Dropbox, already a popular app with millions of consumers, hopes to bolster its credibility with the corporate-tech managers who buy software for large companies and want tools that work well with the applications they already run. The storage service is used in more than 4 million businesses and is increasingly deployed in bigger organizations, including Hyatt, Hearst, National Geographic and Under Armour. More than 100,000 companies now pay for Dropbox, up from 80,000 in July.

Woodside is leading a push into business software that could be critical to Dropbox’s future. Over the past year, larger rivals including Google and Microsoft have courted consumers — Dropbox’s core customers — by lowering the prices of their storage services for individual users. That’s put pressure on the startup to sell to higher-margin business customers.

Dropbox gives its basic service away for free, but charges $10 a month for extra storage and other features. Its business service costs $15 a month per user and includes additional security and administration features.

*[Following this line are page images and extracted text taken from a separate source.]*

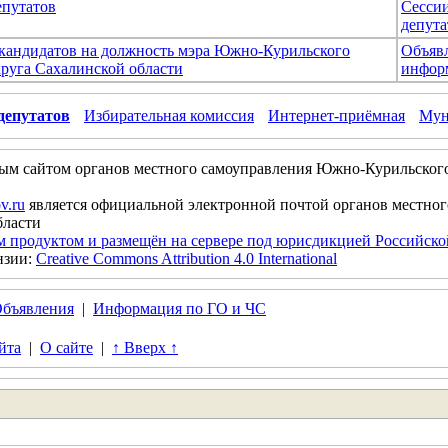
епутатов
Сесси
депута
 кандидатов на должность мэра Южно-Курильского
Объяв
руга Сахалинской области
инфор
депутатов
Избирательная комиссия
Интернет-приёмная
Мун
ым сайтом органов местного самоуправления Южно-Курильског
v.ru
является официальной электронной почтой органов местно
бласти
м продуктом и размещён на сервере под юрисдикцией Российск
нзии:
Creative Commons Attribution 4.0 International
бъявления
|
Информация по ГО и ЧС
йта
|
О сайте
|
↑ Вверх ↑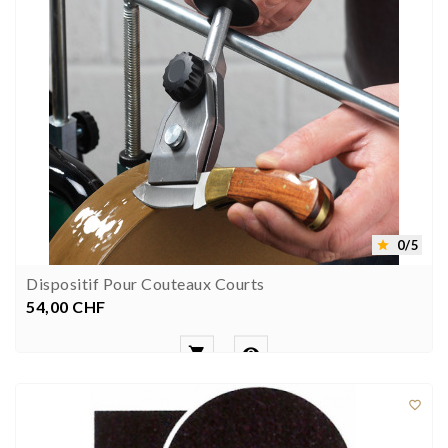
0/5

Dispositif Pour Couteaux Courts
54,00 CHF
Prezzo


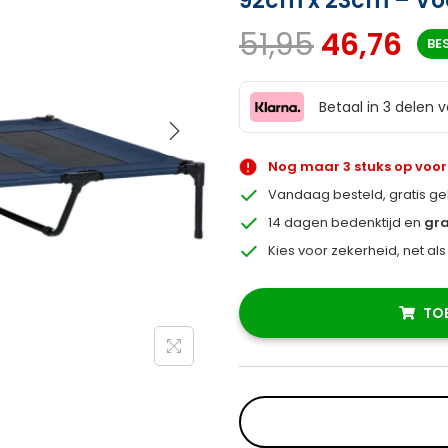
92cm x 23cm – Voo
51,95
46,76
BE
Betaal in 3 delen 
Nog maar 3 stuks op voo
Vandaag besteld, gratis g
14 dagen bedenktijd en
gra
Kies voor zekerheid, net al
TO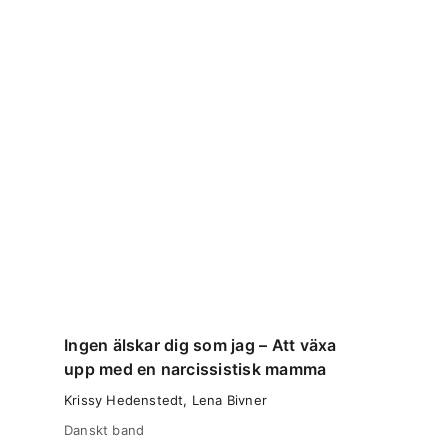
Ingen älskar dig som jag – Att växa
upp med en narcissistisk mamma
Krissy Hedenstedt
,
Lena Bivner
Danskt band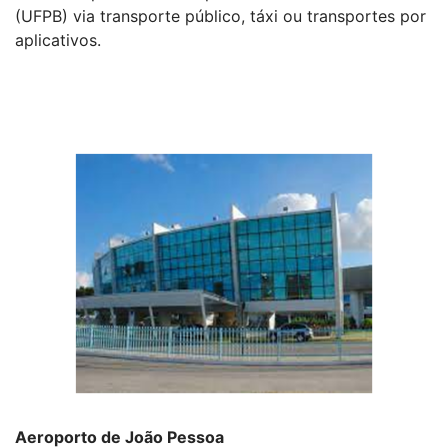
(UFPB) via transporte público, táxi ou transportes por
aplicativos.
Aeroporto de João Pessoa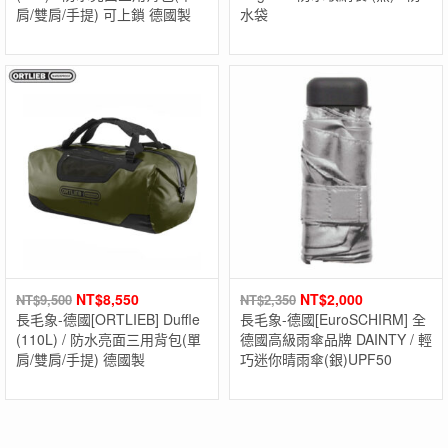
肩/雙肩/手提) 可上鎖 德國製
水袋
NT$
8,550
NT$
2,000
NT$
9,500
NT$
2,350
長毛象-德國[ORTLIEB] Duffle
長毛象-德國[EuroSCHIRM] 全
(110L) / 防水亮面三用背包(單
德國高級雨傘品牌 DAINTY / 輕
肩/雙肩/手提) 德國製
巧迷你晴雨傘(銀)UPF50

More than 20 business software makers already have taken advantage of Dropbox’s new business API. Splunk, a data-tracking service for businesses, now pulls into its dashboard information about employees logging into and out of Dropbox files. Guidance Software, which helps companies prepare for litigation and regulatory investigations, added support for files stored in Dropbox.

The business API extends the software development tools previously made available through Dropbox’s general API. More than 300,000 applications use the general API to incorporate Dropbox capabilities such as the ability to save and attach files from Dropbox in Yahoo Mail messages.

The new tools follow Dropbox’s partnership last month with Microsoft to let users easily save Microsoft Office files to Dropbox from their desktop or mobile phones.

Woodside said Dropbox is following in the tradition of large enterprise software companies like Salesforce, which have become more useful to a variety of businesses by opening up and partnering with outside developers.